* [DATA IN THIS EXERCISE]:
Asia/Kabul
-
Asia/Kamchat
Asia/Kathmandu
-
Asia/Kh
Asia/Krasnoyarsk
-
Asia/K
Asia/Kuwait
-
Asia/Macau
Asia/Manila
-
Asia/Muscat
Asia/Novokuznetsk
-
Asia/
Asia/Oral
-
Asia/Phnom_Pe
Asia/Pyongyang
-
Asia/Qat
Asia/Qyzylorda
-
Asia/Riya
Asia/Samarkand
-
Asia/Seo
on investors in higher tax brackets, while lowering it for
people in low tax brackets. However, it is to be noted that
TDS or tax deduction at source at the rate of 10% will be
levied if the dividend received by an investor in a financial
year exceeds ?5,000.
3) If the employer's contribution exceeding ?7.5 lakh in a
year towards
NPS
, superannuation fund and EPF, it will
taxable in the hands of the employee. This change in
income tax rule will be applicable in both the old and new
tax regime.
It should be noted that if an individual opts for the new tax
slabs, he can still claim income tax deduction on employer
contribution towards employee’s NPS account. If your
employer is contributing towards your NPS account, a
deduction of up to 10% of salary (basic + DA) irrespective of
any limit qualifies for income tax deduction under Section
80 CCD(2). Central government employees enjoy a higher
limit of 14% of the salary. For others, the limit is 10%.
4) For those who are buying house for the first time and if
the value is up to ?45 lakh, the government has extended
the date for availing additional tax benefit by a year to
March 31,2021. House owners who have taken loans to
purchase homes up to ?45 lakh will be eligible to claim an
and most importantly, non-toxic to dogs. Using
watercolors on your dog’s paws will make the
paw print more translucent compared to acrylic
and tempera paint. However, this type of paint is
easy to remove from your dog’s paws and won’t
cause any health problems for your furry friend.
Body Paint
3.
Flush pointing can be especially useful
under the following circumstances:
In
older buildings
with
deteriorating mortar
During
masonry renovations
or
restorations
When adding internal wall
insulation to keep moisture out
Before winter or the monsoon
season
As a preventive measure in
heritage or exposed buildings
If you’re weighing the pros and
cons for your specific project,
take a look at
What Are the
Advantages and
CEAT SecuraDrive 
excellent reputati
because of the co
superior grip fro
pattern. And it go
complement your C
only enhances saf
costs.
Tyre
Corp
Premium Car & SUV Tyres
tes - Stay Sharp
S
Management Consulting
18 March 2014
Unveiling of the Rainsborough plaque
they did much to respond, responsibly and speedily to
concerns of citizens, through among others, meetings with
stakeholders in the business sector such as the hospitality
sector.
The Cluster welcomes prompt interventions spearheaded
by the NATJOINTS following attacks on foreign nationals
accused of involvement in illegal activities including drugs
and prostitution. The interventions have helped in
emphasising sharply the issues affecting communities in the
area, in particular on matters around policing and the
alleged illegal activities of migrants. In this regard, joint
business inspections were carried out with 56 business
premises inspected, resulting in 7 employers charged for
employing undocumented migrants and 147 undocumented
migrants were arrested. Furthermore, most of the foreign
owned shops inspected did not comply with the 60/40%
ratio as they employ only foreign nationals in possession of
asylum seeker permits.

* [WHAT YOU HAVE TO DO]: Every record listed above should be reproduced exactly.

* [EXPECTED OUTPUT]:
Asia/Kabul
-
Asia/Kamchat
Asia/Kathmandu
-
Asia/Kh
Asia/Krasnoyarsk
-
Asia/K
Asia/Kuwait
-
Asia/Macau
Asia/Manila
-
Asia/Muscat
Asia/Novokuznetsk
-
Asia/
Asia/Oral
-
Asia/Phnom_Pe
Asia/Pyongyang
-
Asia/Qat
Asia/Qyzylorda
-
Asia/Riya
Asia/Samarkand
-
Asia/Seo
on investors in higher tax brackets, while lowering it for
people in low tax brackets. However, it is to be noted that
TDS or tax deduction at source at the rate of 10% will be
levied if the dividend received by an investor in a financial
year exceeds ?5,000.
3) If the employer's contribution exceeding ?7.5 lakh in a
year towards
NPS
, superannuation fund and EPF, it will
taxable in the hands of the employee. This change in
income tax rule will be applicable in both the old and new
tax regime.
It should be noted that if an individual opts for the new tax
slabs, he can still claim income tax deduction on employer
contribution towards employee’s NPS account. If your
employer is contributing towards your NPS account, a
deduction of up to 10% of salary (basic + DA) irrespective of
any limit qualifies for income tax deduction under Section
80 CCD(2). Central government employees enjoy a higher
limit of 14% of the salary. For others, the limit is 10%.
4) For those who are buying house for the first time and if
the value is up to ?45 lakh, the government has extended
the date for availing additional tax benefit by a year to
March 31,2021. House owners who have taken loans to
purchase homes up to ?45 lakh will be eligible to claim an
and most importantly, non-toxic to dogs. Using
watercolors on your dog’s paws will make the
paw print more translucent compared to acrylic
and tempera paint. However, this type of paint is
easy to remove from your dog’s paws and won’t
cause any health problems for your furry friend.
Body Paint
3.
Flush pointing can be especially useful
under the following circumstances:
In
older buildings
with
deteriorating mortar
During
masonry renovations
or
restorations
When adding internal wall
insulation to keep moisture out
Before winter or the monsoon
season
As a preventive measure in
heritage or exposed buildings
If you’re weighing the pros and
cons for your specific project,
take a look at
What Are the
Advantages and
CEAT SecuraDrive 
excellent reputati
because of the co
superior grip fro
pattern. And it go
complement your C
only enhances saf
costs.
Tyre
Corp
Premium Car & SUV Tyres
tes - Stay Sharp
S
Management Consulting
18 March 2014
Unveiling of the Rainsborough plaque
they did much to respond, responsibly and speedily to
concerns of citizens, through among others, meetings with
stakeholders in the business sector such as the hospitality
sector.
The Cluster welcomes prompt interventions spearheaded
by the NATJOINTS following attacks on foreign nationals
accused of involvement in illegal activities including drugs
and prostitution. The interventions have helped in
emphasising sharply the issues affecting communities in the
area, in particular on matters around policing and the
alleged illegal activities of migrants. In this regard, joint
business inspections were carried out with 56 business
premises inspected, resulting in 7 employers charged for
employing undocumented migrants and 147 undocumented
migrants were arrested. Furthermore, most of the foreign
owned shops inspected did not comply with the 60/40%
ratio as they employ only foreign nationals in possession of
asylum seeker permits.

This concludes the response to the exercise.